Es mangelt der SPD an Authentizität
Der SPD mangelt es an Authentizität, an "Echtheit". Und damit an einem zentralen Momentum, um im Zeitalter der Sozialen Medien zu bestehen. Das aktuelle Wahlprogramm – vorgestellt vom Kanzlerkandidaten Olaf Scholz – rückt diese Tatsache noch einmal in ein besonders helles Licht. Kandidat und Programm passen nicht zusammen. Das Kernproblem der Sozialdemokraten und eine zentrale Ursache für ihr inzwischen beinahe 20-jähriges Siechtum bleibt damit erhalten.
Das Programm zeigt: Die SPD hat kein eigenes großes Thema. Alles wirkt geklaut. Es ist eher eine Stichwortsammlung aktueller und ewiger Trendbegriffe: Respekt, Bürgernähe, Digitalisierung, Grundrecht auf schnelles Internet. Und vor allem: möglichst kein Risiko für niemanden. Kein Wunder, dass vor allem die Linke viele Gemeinsamkeiten entdeckt.
Bürger in Watte
Der Bürger wird in Watte gepackt. Der Staat übernimmt die Verantwortung für alle und alles. Ein Kuschel-Kapitalismus als moderne Form des Sozialismus. „Grün“ finanziert natürlich vor allem von den „oberen 5%“ des Einkommensspektrums. Was dann noch fehlt für den reichlich gedeckten Gabentisch der SPD – u.a. bei Rente, Pflege, Grundeinkommen – kommt von der Notenbank.

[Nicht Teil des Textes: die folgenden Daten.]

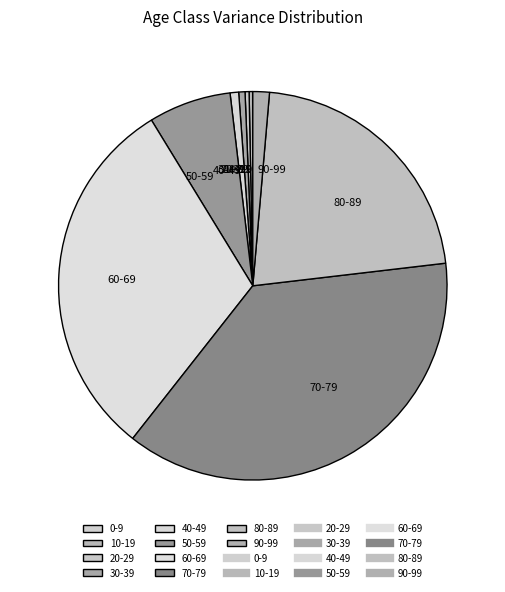

Combined, do 10-19 and 50-59 account for over 50%?

No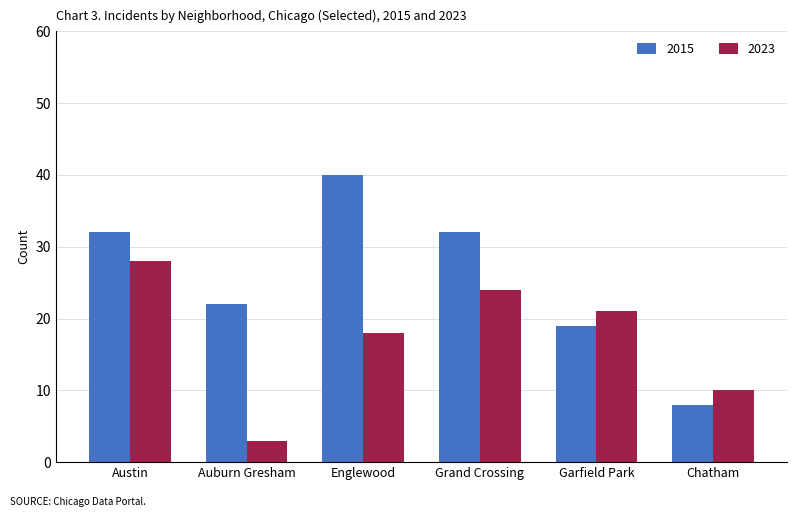

The 2015 series shows 40 at Englewood. True or false?

True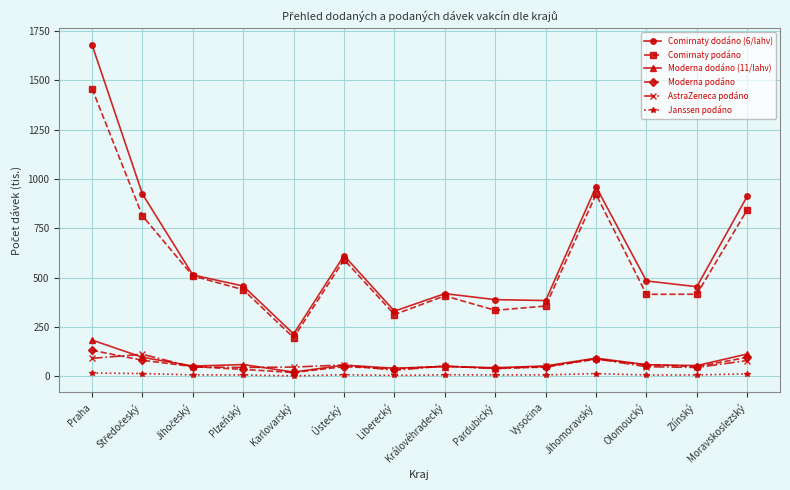

At which category does Comirnaty podáno reach its first local valley?

Karlovarský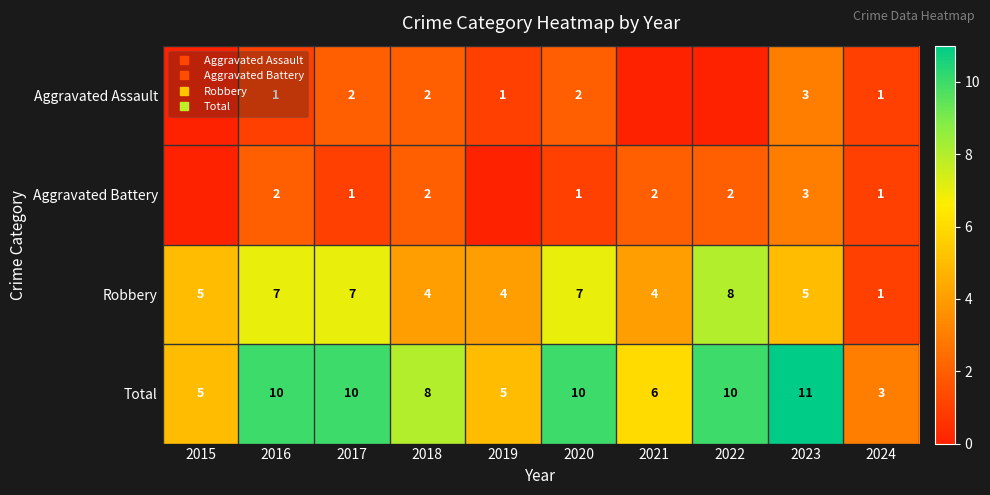

How many categories are shown in the chart?

10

Dafür wirkt manches Reizthema deplatziert. Etwa Tempo 130. Das Argument Umweltschutz hat ausgedient, wenn man gleichzeitig forciert auf E-Mobilität setzen will. Und auch das zweite, Unfallschutz, zieht nicht: Denn solange sich die Anzahl der Unfalltoten in Deutschland zurückverfolgen lässt, war sie noch nie so niedrig wie im vergangenen Jahr.
Das Programm für die Funktionäre, der Kandidat für die Wähler
Deshalb ist die SPD um so mehr auf den richtigen Kandidaten angewiesen. Doch wie soll zusammenwachsen, was nicht zusammengehört? Hier ein Programm, das auch die Linke gut findet – soweit es der Wahlkampfmodus noch zulässt – vertreten von einem Kandidaten, der die Finanzen der Republik besser kennen sollte als jeder andere. Ein Papier, das die Herzen von Funktionären wärmt.
Dort der kühle Kantige aus dem hohen Norden der Republik. Wie vor Scholz schon Steinbrück, der Beinahe-Kandidat Gabriel, Steinbrück, Schröder, Schmidt. Sie alle standen mit ihren Ansichten in der Mitte der Gesellschaft, aber am Rand ihrer Partei. Sie waren und sind die nüchternen Vorzeigemänner einer Partei, die selber zunehmend von linken Schwärmern beherrscht wird.
Keine mehrheitsfähigen Positionen – der Kandidat soll's richten
Offensichtlich weiß die SPD, dass ihre Positionen nicht mehrheitsfähig sind. Deshalb holt sie immer wieder „geländegängige“ Kandidaten an ihre Spitze. Das kann schon mal funktionieren, wie im Falle Schröders und Schmidts, solange dem Kandidaten die Lufthoheit zugestanden wird, die er sich ausbedingt und das Grummeln der Funktionärsbasis im stillen Kämmerlein bleibt.
Das geht schief, wenn der Kandidat zum Pappkameraden wird. Wie im Falle Steinbrücks, der sich Beinfreiheit gewünscht hatte, aber mit den Fußfesseln nicht zurecht kam, die ihm die Partei angelegt hatte. Wie das mit einem Kevin Kühnert als neuem Strippenzieher in der Partei gelingen soll, der wie Parteichefin Saskia Esken gern zu allem seinen Senf dazu gibt und auch vor Watschen an „große alte Männer und Frauen“ – aktuell Wolfgang Thierse und Gesine Schwan (wegen deren Meinung zur Spaltung der Gesellschaft durch Identitätspolitik) – nicht zurück schreckt, bleibt erst recht das Geheimnis der Partei.
Fazit: Scholz ist mehr Steinbrück als Schmidt. Auch deshalb wird die SPD keine Stimmenmehrheit gewinnen.